While Buhari deliberates on the economy, he has moved more quickly on security, Nigeria’s other major threat. One of his first decisions after taking office was to move the military’s headquarters to the northeastern state of Borno, the epicenter of the Boko Haram insurgency. He also visited neighboring Niger, Chad and, after the summer, Cameroon. All those countries are confronting Boko Haram, and Buhari seeks to reassure them that Nigeria will be a forceful but consultative leader in the fight.
He showed that at home by replacing the military’s service chiefs in July, winning acclaim by selecting a chief of army staff and a national security adviser from Borno. Yet even on security, Buhari may not be effectively managing expectations. It will be impossible for the military to defeat Boko Haram by November, as he has called upon them to do. Boko Haram’s tenacity, most recently evident in a bombing that killed more than 100 people in Borno’s capital, Maiduguri, is one reasonthat Buhari is looking further afield for help. In Paris, Buhari asked France to increase its “satellite intelligence and air support” to Nigeria’s military. French President Francois Hollande, who has made security cooperation with Nigeria a priority, responded favorably, offering to set up a Franco-Nigerian high command. But even with this assistance, Nigerians who expected Buhari to crush Boko Haram quickly will likely be disappointed.
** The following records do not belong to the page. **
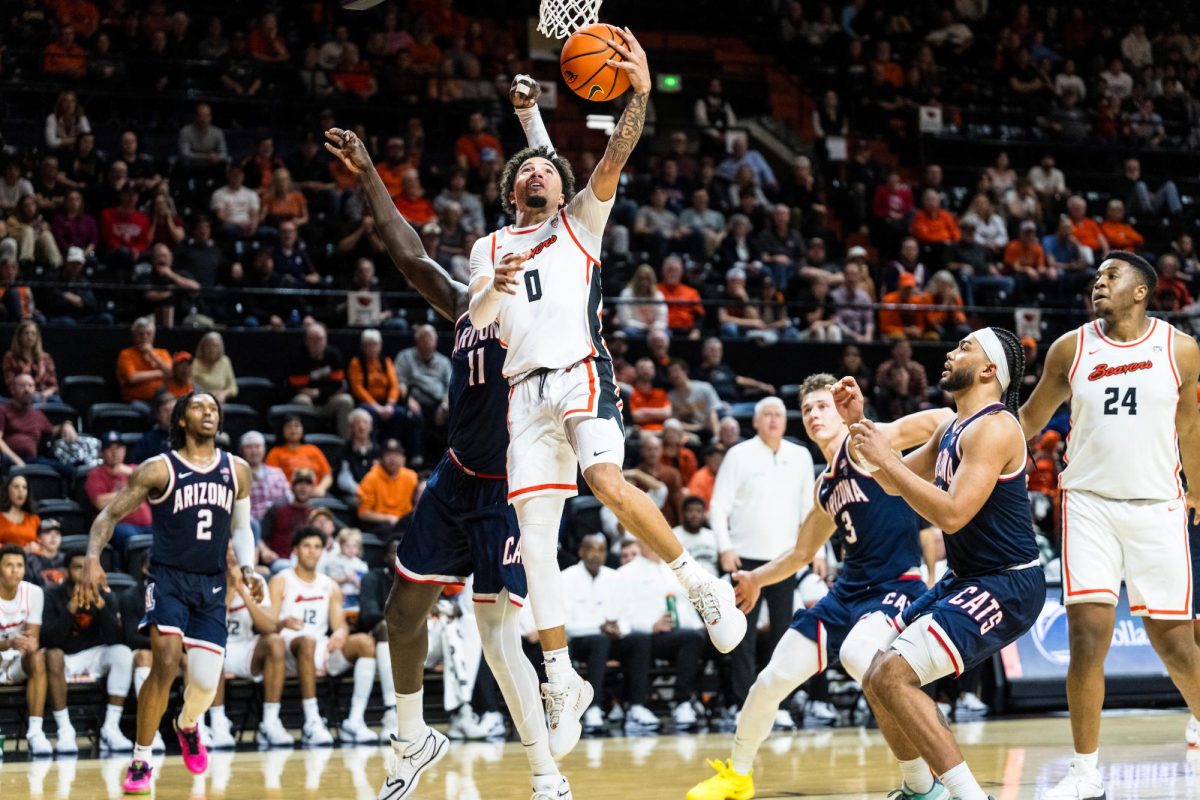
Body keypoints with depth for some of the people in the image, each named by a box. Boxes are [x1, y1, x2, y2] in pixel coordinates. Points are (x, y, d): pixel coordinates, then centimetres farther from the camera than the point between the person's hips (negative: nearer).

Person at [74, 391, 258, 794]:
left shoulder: (237, 470, 7)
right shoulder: (159, 469, -5)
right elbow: (111, 513, -6)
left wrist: (247, 567, 4)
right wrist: (92, 557, -22)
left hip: (212, 585, 3)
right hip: (168, 578, -3)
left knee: (206, 681, -4)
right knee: (166, 663, -22)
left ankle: (187, 725, 34)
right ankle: (141, 761, -8)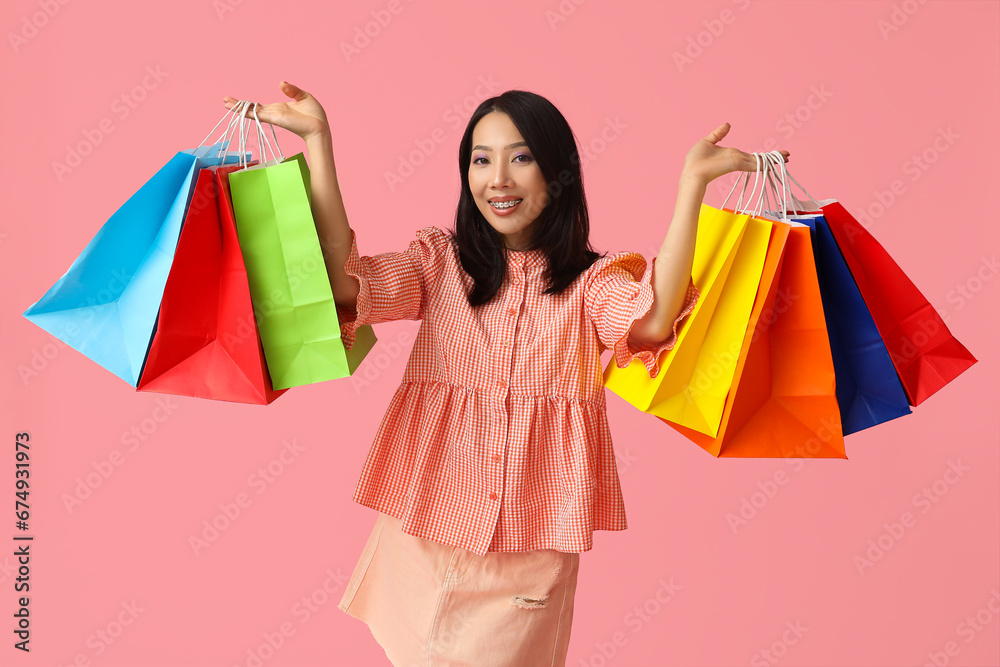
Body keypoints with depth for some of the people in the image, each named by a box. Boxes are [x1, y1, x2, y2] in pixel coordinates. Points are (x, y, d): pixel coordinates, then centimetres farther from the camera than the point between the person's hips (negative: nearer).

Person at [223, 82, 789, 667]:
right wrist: (319, 140, -15)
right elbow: (345, 284, -13)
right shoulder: (440, 261, 4)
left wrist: (692, 183, -23)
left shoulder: (592, 280, 0)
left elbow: (652, 321, -21)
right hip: (426, 532, 1)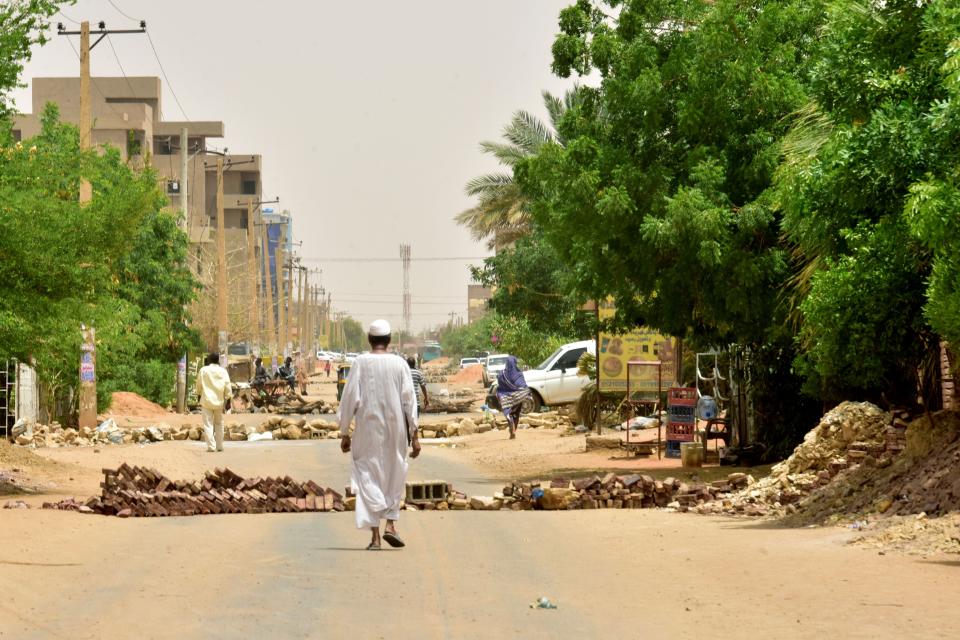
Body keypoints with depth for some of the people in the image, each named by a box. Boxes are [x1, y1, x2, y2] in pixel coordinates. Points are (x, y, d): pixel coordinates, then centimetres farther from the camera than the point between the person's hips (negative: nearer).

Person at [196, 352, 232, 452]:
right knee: (219, 424, 14)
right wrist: (226, 398, 10)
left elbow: (198, 385, 5)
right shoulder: (223, 371, 0)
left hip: (207, 400, -2)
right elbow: (227, 387, -1)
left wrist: (199, 394, 22)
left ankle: (211, 446, -11)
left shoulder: (203, 370, -4)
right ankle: (219, 446, 15)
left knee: (208, 424, -2)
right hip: (219, 402, 2)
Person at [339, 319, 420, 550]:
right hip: (395, 429, 1)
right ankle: (391, 524, 8)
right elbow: (409, 400, -4)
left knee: (368, 477, 5)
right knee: (395, 476, 19)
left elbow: (349, 398, -6)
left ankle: (375, 535, -3)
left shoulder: (360, 363, -6)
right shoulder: (399, 364, -3)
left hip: (367, 429, -1)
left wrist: (344, 433, 1)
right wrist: (414, 435, 0)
Going forward, the tension between patient reform and high expectations will play a large role in determining Buhari’s political fate. If he can continue to convince a broad swath of the elite and the public that his emphasis on long-term and fundamental change will eventually result in a more stable and prosperous Nigeria, then he can hold his political coalition together and enact his agenda. If, however, images of Buhari as a tired old man, full of promise but short on implementation, take hold, then discontent with his approach will grow. Partners like France are working to support Buhari, but he has a limited period of time to demonstrate clear progress on the economy—and to convince the public that containing Boko Haram will happen, but not overnight, despite his initial promises.